Facebook is facing a backlash on two continents from users, advertisers and lawmakers for having allowed Cambridge Analytica to allegedly amass information on 50 million of its users.
The company’s core business that powers around $4 billion in monthly revenue is monetizing everything you do on Facebook to serve its advertisers. However, users may not know that the powerful social network already has an opinion about your political leanings — and it’s fairly easy to find out what Mark Zuckerberg’s company thinks of your political preferences.
Hidden in plain sight under Ad Preferences is a section called Your Information. If you click on that tab, you’ll see an option for Your Categories, which contains a section called US Politics — in parentheses, Facebook will have you labeled as Very Liberal, Liberal, Moderate, Conservative or Very Conservative.
The social network says it fills up these categories “based on information you've provided on Facebook and other activity.”
Under Your Categories, users will also find their birthday, whether or not they are listed as friends of expats, and whether or not they have a "multicultural affinity" on Facebook.
It seems like those five labels are the only options for Facebook political affiliation, which is a bit limiting on a platform that lets its 2 billion monthly users choose among 58 different gender identities.
Regardless of whether you’ve clicked like for a particular candidate or political party, Facebook also tries to determine the self-professed political identities of other users who have liked the same pages as you — and then lumps you in with them.

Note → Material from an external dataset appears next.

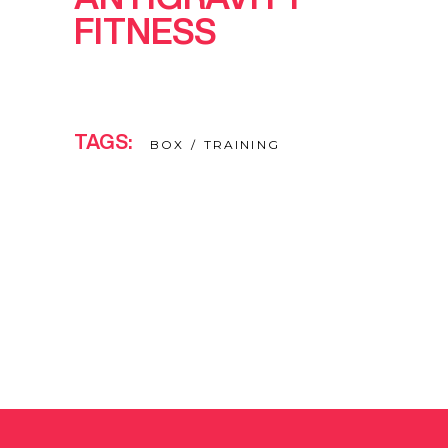
FITNESS
TAGS:
BOX
TRAINING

Don’t want the algorithm to factor in your presumed political affiliation for advertising purposes? Just hover over the box, click the X and see how the tweak impacts your experience on the site.
Meanwhile, as a new poll shows only 41 percent of Americans trust Facebook with their personal data, Zuckerberg has declined to testify in front of British lawmakers about the data scandal but the CEO and co-founder has reportedly expressed willingness to do so in the United States.
U.K.-based Cambridge Analytica, which has ties to Donald Trump's 2016 presidential election campaign, has denied any wrongdoing.